By: Joe Strupp
Between last Friday’s nearby tornados, which resulted in at least 20 deaths, and this week’s astronaut love triangle, The Orlando Sentinel has had one of its busiest Web weeks ever. Editors credit much of the online success to a new early morning news shift, in which a group of reporters and editors are on the job at 6 a.m. with a clear breaking Web news approach.
“That group is front-loaded to come in starting at 6 am and up until 8 a.m. so by 9 a.m., when our web traffic peaks, we have new morning stuff up there,” said Anthony Moor, Sentinel assistant managing editor/online. “It helped us immensely because we had people to put out there right away.”
Known as the “AM Team,” the group of two reporters, two photographers and various other editors and desk employees is focused on getting early news on the Web right away. Launched on Jan. 29, editors say the approach has already paid dividends for both the tornado and astronaut stories.
Last Friday, when the tornados hit, the Web site registered 194,000 unique visitors, according to Moor, nearly double its usual 100,000 for a weekday. On Tuesday, the first full day after the astronaut story broke, the Web site saw four times as many visitors, about 400,000, the most ever, he said.

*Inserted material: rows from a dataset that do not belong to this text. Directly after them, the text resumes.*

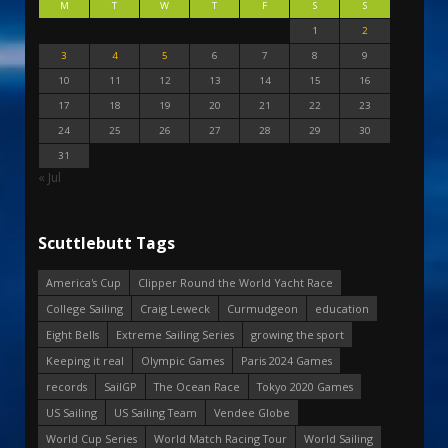
M
T
W
T
F
S
S
1
2
3
4
5
6
7
8
9
10
11
12
13
14
15
16
17
18
19
20
21
22
23
24
25
26
27
28
29
30
31
« Jul
Scuttlebutt Tags
America's Cup
Clipper Round the World Yacht Race
College Sailing
Craig Leweck
Curmudgeon
education
Eight Bells
Extreme Sailing Series
growing the sport
Keeping it real
Olympic Games
Paris 2024 Games
records
SailGP
The Ocean Race
Tokyo 2020 Games
US Sailing
US Sailing Team
Vendee Globe
World Cup Series
World Match Racing Tour
World Sailing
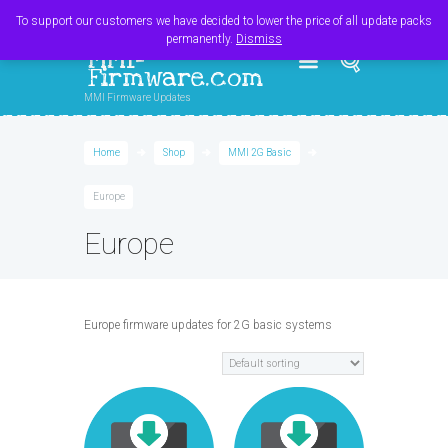
Register
Login
Cart
$
0.00
To support our customers we have decided to lower the price of all update packs
permanently.
Dismiss
MMI-
Firmware.com
MMI Firmware Updates
Home
Shop
MMI 2G Basic
Europe
Europe
Europe firmware updates for 2G basic systems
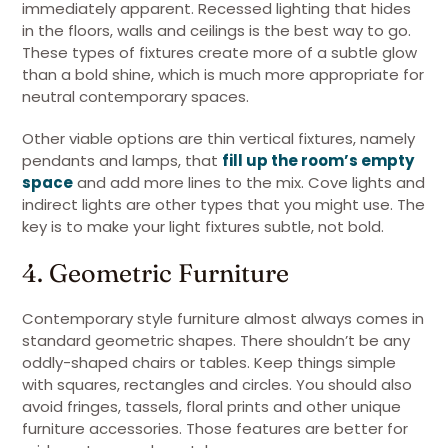
immediately apparent. Recessed lighting that hides
in the floors, walls and ceilings is the best way to go.
These types of fixtures create more of a subtle glow
than a bold shine, which is much more appropriate for
neutral contemporary spaces.
Other viable options are thin vertical fixtures, namely
pendants and lamps, that
fill up the room’s empty
space
and add more lines to the mix. Cove lights and
indirect lights are other types that you might use. The
key is to make your light fixtures subtle, not bold.
4. Geometric Furniture
Contemporary style furniture almost always comes in
standard geometric shapes. There shouldn’t be any
oddly-shaped chairs or tables. Keep things simple
with squares, rectangles and circles. You should also
avoid fringes, tassels, floral prints and other unique
furniture accessories. Those features are better for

“The most interesting thing was the difference between the two,” Moor said. “On Friday, we had very high user engagement, each user was clicking on many pages. But yesterday, they were clicking on fewer pages. People were looking for that one story and getting out of there.”
Editor Charlotte Hall also praised the online efforts and the impact of the AM Team. “They were incredible,” she said of the early crew. “Especially in the tornados, which hit early. We were able to have people on the Web at 6 a.m. or 6:30 a.m. It enabled us to mobilize immediately to get stuff on the Web. The reporters and photographers knew we were going to file early.”
On the astronaut story, in which a NASA astronaut allegedly attacked the girlfriend of another astronaut at the Orlando International Airport early Monday, Hall said the Web made it possible for the print paper to offer a broader story.
While the Web site posted video of various events, photos, and court and arrest documents, the print product focused more on giving perspective and an overall look at the events. “We were able to add value in to the paper to what people were seeing on the Web and on TV,” Hall said. “We had a lot on the victim in her own words because we were able to get her affidavit. We posted the document, but we were able to craft a more narrative story for the paper.”